*** Provided records ***
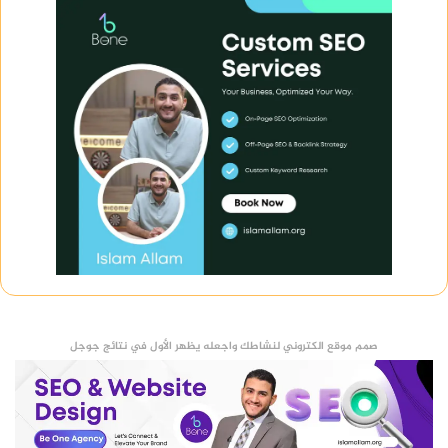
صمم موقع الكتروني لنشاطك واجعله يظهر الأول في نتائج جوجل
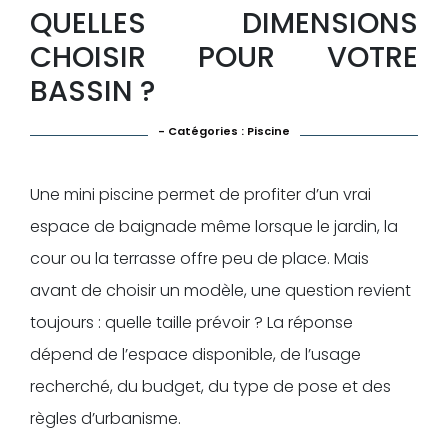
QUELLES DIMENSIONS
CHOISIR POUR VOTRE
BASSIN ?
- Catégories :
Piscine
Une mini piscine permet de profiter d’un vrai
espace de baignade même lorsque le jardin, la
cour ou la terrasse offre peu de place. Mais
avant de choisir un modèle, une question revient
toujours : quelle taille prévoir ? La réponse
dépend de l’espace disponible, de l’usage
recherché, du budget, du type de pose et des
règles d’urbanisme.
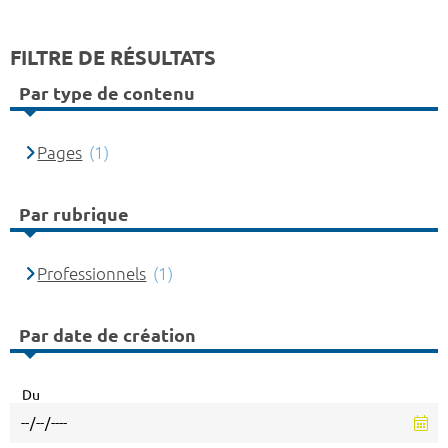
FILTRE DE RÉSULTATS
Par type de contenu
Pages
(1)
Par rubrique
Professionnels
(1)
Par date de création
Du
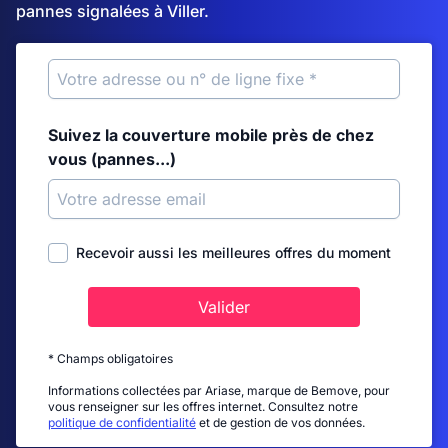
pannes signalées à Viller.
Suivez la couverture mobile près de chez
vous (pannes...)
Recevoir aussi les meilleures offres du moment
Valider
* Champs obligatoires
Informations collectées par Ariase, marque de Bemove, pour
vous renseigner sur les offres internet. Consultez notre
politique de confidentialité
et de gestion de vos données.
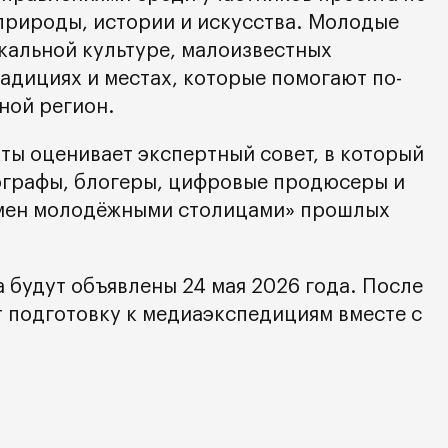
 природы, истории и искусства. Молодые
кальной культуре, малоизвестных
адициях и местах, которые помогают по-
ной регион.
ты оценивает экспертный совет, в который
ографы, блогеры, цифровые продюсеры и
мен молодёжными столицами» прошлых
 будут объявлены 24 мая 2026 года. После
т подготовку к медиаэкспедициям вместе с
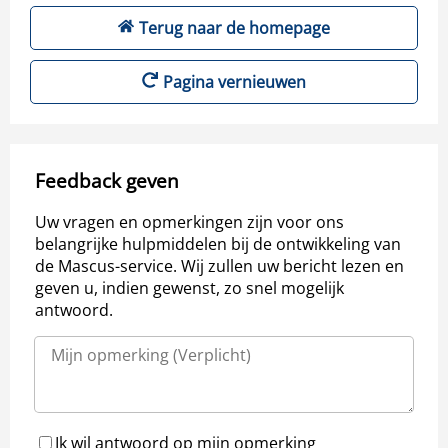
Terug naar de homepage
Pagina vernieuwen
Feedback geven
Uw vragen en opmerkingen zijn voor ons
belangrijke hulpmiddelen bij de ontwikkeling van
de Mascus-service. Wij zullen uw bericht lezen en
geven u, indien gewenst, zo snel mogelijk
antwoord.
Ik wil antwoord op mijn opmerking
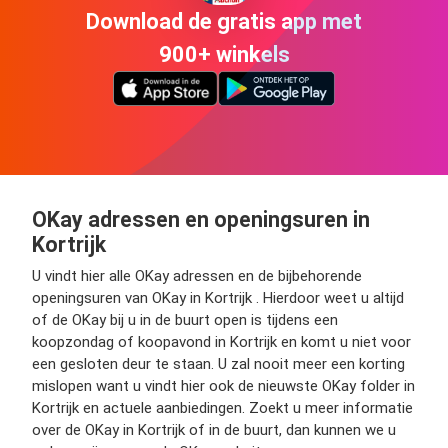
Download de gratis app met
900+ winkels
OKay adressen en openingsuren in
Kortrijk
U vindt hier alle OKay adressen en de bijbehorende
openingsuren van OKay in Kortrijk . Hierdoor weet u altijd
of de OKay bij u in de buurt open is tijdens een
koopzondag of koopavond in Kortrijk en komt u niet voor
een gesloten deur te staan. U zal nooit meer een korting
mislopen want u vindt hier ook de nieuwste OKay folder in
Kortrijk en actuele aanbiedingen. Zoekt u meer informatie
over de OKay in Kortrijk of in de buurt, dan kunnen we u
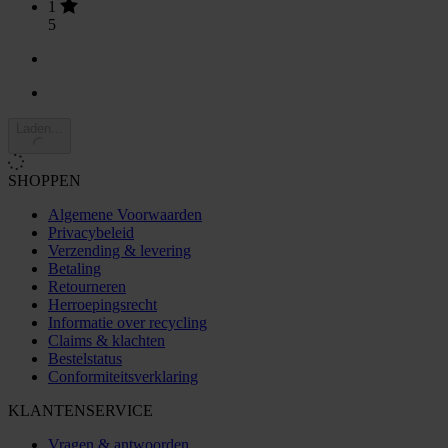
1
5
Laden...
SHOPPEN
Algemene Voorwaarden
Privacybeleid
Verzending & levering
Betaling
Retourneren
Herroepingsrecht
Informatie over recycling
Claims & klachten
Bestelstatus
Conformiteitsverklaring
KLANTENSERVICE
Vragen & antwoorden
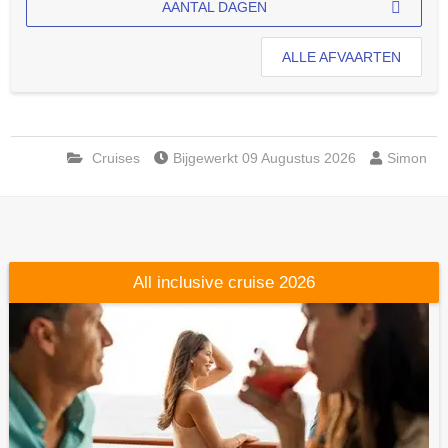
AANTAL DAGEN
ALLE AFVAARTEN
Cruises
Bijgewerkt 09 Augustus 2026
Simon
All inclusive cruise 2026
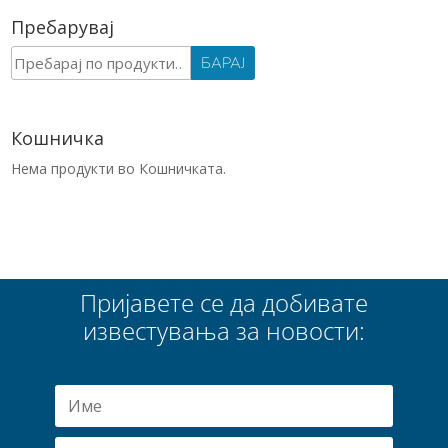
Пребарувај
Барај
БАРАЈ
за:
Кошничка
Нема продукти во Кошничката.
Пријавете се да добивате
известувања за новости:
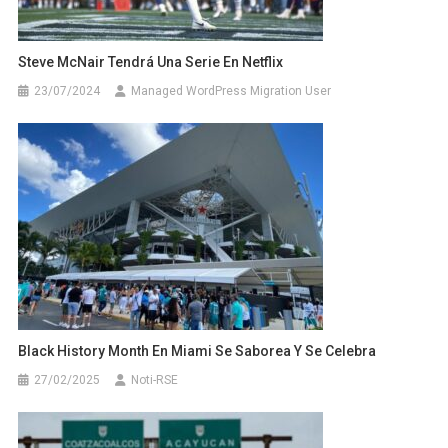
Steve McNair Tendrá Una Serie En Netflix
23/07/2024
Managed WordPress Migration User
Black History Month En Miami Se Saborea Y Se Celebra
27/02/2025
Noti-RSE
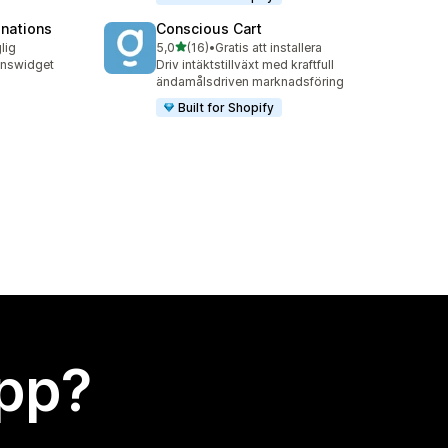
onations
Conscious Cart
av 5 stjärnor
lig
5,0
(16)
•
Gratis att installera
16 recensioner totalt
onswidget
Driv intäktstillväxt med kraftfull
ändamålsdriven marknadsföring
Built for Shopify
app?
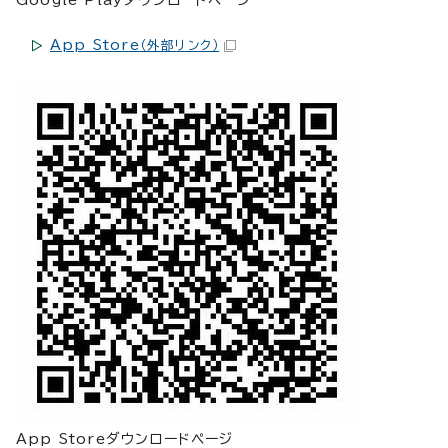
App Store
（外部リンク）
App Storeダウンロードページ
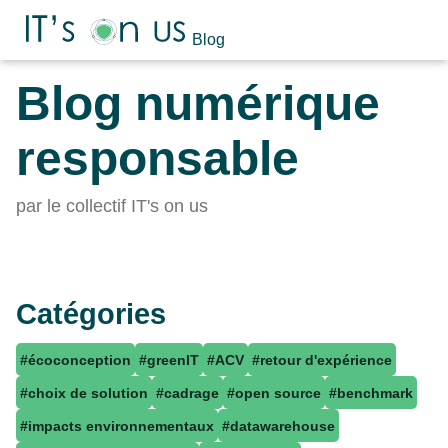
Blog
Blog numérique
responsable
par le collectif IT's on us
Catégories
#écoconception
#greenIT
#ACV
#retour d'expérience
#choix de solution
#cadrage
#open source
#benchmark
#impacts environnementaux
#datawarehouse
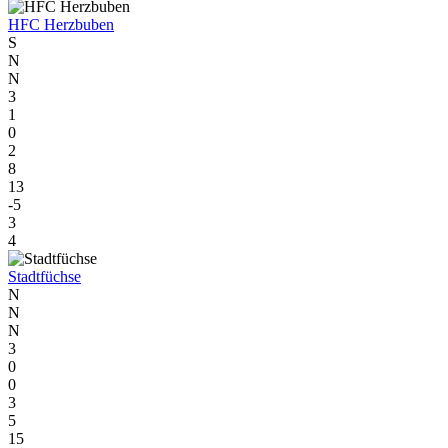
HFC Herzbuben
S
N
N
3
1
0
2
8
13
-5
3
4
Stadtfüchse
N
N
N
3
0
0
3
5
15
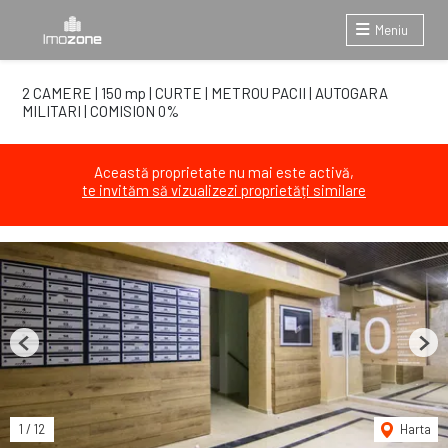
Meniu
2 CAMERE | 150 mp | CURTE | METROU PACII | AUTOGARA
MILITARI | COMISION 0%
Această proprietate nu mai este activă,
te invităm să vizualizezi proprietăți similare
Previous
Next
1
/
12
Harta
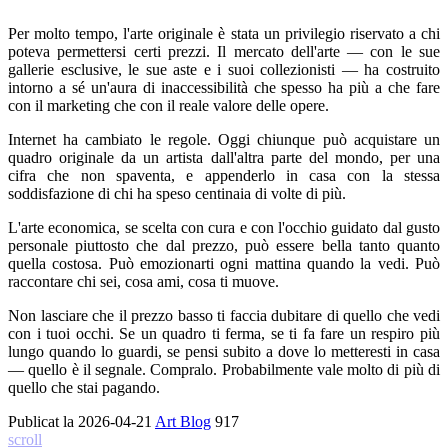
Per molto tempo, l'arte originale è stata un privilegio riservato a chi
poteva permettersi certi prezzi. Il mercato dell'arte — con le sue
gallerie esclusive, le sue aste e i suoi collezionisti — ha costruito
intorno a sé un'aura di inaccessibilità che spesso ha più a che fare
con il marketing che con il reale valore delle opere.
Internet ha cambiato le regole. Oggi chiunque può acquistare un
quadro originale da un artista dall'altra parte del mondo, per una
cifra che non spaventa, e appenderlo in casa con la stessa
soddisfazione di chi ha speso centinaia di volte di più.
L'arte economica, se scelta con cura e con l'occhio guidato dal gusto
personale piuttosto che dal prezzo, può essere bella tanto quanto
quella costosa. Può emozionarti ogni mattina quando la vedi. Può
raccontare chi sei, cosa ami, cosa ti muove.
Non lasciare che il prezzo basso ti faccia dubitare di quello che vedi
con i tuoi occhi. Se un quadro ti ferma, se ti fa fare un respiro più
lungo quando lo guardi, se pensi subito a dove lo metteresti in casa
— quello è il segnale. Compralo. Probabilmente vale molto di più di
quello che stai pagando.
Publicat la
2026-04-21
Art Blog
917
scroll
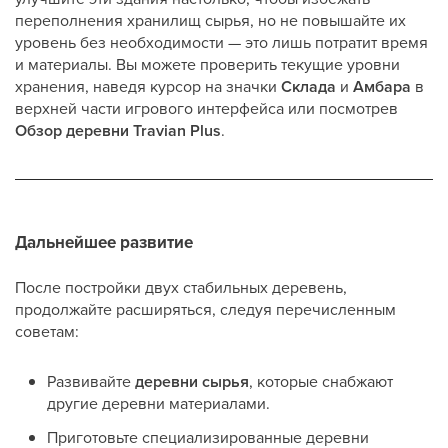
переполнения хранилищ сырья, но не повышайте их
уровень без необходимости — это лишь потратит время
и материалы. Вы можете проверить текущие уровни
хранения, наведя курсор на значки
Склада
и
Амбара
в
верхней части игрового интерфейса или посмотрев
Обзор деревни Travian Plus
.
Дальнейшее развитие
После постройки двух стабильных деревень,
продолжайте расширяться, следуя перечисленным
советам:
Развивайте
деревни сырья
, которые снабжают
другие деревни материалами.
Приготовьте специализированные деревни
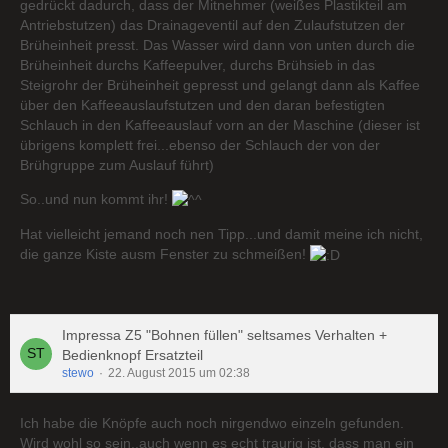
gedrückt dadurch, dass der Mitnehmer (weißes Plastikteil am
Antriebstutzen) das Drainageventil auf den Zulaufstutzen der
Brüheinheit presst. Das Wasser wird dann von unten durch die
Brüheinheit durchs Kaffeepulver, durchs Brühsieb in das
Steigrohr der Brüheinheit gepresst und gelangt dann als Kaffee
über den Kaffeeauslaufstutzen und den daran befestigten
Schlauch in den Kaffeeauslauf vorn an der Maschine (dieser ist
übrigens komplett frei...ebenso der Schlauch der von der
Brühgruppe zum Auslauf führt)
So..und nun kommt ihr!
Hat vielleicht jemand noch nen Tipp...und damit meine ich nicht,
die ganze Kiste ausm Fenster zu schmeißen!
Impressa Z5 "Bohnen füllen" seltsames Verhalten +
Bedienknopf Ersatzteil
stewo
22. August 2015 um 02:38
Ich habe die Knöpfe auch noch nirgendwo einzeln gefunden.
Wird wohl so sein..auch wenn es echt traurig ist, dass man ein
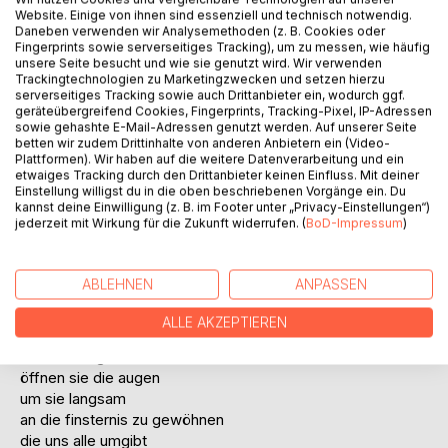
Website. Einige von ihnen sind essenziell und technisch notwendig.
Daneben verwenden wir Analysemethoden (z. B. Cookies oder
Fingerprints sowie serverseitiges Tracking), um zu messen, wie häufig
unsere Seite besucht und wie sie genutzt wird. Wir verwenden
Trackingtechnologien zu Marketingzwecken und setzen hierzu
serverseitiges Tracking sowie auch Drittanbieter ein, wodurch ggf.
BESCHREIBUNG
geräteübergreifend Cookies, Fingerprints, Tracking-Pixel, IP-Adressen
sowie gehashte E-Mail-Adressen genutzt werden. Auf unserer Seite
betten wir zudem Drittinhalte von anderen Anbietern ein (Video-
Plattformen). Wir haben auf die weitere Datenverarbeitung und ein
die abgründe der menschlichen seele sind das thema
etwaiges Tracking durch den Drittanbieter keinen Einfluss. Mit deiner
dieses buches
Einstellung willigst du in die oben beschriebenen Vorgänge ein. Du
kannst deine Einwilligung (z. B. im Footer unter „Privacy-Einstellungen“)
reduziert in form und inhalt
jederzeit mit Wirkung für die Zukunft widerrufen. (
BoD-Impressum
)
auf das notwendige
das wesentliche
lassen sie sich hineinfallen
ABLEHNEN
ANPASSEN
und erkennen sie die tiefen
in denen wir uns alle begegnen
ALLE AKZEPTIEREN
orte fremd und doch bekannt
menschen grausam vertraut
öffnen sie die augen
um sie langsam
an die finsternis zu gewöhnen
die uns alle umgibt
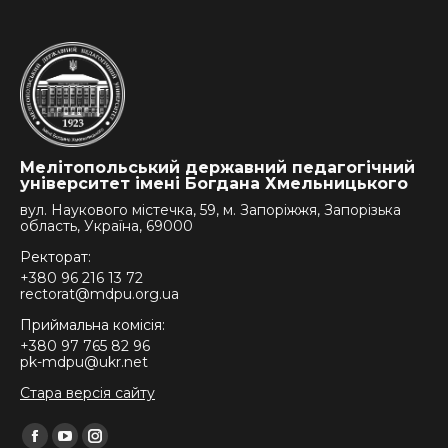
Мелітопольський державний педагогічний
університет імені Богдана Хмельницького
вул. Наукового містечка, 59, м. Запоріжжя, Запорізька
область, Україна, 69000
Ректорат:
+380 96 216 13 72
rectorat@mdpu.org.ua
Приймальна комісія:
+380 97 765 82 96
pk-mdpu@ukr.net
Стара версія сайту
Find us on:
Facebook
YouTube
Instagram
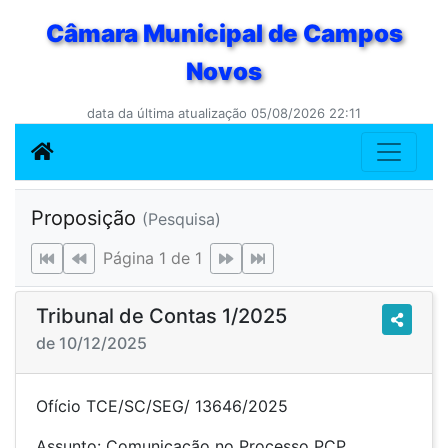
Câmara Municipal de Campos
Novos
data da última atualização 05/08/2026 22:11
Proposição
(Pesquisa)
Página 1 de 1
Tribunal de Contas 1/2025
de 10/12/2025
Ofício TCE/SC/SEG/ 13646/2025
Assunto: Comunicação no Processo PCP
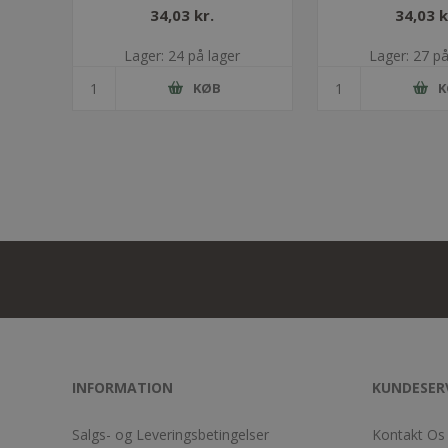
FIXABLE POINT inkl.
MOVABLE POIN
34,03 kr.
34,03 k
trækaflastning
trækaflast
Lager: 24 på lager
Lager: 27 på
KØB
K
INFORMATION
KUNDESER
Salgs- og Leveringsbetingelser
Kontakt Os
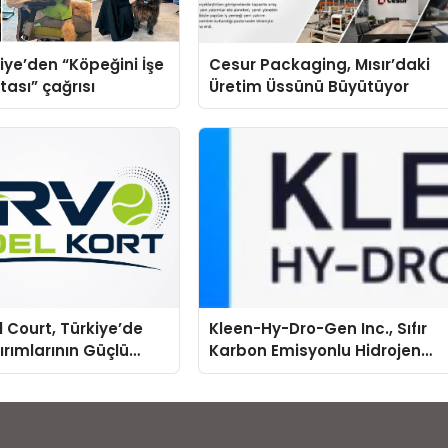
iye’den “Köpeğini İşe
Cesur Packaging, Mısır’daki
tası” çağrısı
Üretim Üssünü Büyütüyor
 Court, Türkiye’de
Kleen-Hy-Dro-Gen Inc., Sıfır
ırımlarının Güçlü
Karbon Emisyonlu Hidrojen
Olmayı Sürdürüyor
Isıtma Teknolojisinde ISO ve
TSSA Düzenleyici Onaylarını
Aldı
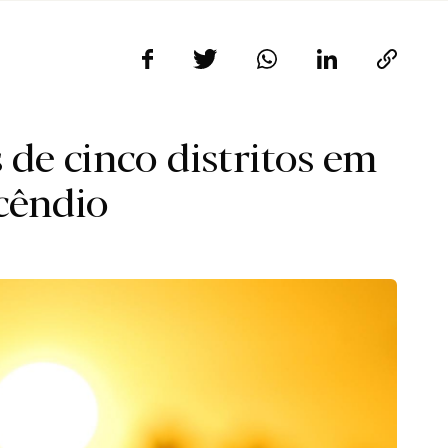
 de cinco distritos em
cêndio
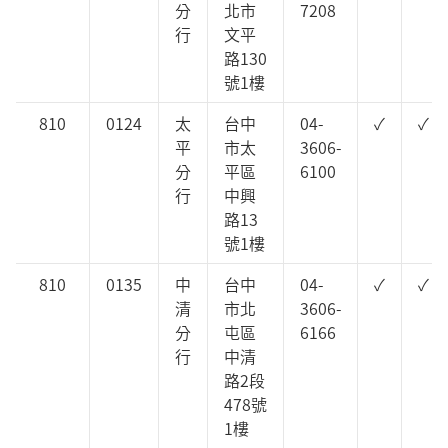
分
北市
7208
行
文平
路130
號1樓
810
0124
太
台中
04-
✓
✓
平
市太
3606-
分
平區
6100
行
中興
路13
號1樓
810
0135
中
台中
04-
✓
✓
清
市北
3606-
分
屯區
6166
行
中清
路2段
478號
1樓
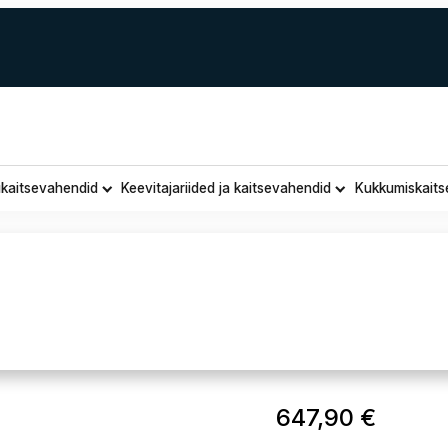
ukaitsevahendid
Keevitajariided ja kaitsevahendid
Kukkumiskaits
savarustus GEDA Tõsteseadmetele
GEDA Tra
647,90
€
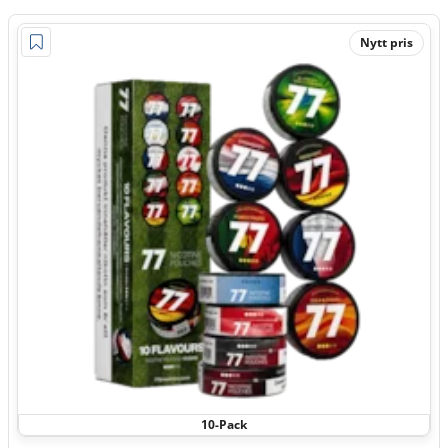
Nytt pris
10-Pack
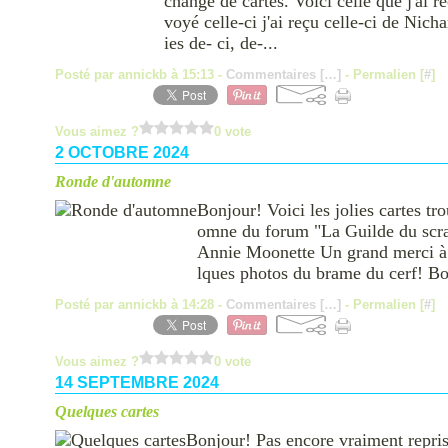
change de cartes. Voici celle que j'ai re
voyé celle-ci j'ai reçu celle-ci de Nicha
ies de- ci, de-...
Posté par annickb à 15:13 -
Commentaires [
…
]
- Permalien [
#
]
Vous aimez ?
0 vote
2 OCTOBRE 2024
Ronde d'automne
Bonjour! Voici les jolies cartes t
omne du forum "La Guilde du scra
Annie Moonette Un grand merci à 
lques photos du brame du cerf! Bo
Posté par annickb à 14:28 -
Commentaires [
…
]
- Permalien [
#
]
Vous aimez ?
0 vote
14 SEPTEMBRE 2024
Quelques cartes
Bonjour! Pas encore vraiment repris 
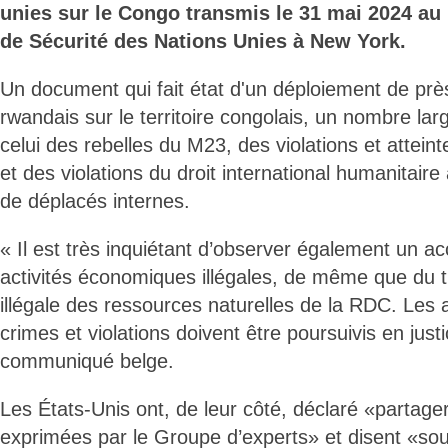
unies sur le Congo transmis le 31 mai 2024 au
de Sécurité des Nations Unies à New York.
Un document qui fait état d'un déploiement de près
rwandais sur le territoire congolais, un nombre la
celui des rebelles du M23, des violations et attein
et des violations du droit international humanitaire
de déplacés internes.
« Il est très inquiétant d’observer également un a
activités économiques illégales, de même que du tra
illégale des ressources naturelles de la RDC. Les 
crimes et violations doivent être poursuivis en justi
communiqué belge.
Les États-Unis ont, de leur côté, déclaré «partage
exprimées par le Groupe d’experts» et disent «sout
*** End of Provided records ***
▶ **Action item**: Take the lines above from the top of the records through the one with "адициях и местах, которые" and repeat them exactly, without any pictures.

▶ **Solution**:
صمم موقع الكتروني لنشاطك واجعله يظهر الأول في نتائج جوجل
QUELLES DIMENSIONS
CHOISIR POUR VOTRE
BASSIN ?
- Catégories :
Piscine
Une mini piscine permet de profiter d’un vrai
espace de baignade même lorsque le jardin, la
cour ou la terrasse offre peu de place. Mais
avant de choisir un modèle, une question revient
toujours : quelle taille prévoir ? La réponse
dépend de l’espace disponible, de l’usage
recherché, du budget, du type de pose et des
règles d’urbanisme.
FILTRE DE RÉSULTATS
Par type de contenu
Pages
(1)
Par rubrique
Professionnels
(1)
Par date de création
Du
pannes signalées à Viller.
Suivez la couverture mobile près de chez
vous (pannes...)
Recevoir aussi les meilleures offres du moment
Valider
* Champs obligatoires
Informations collectées par Ariase, marque de Bemove, pour
vous renseigner sur les offres internet. Consultez notre
politique de confidentialité
et de gestion de vos données.
 природы, истории и искусства. Молодые
кальной культуре, малоизвестных
адициях и местах, которые помогают по-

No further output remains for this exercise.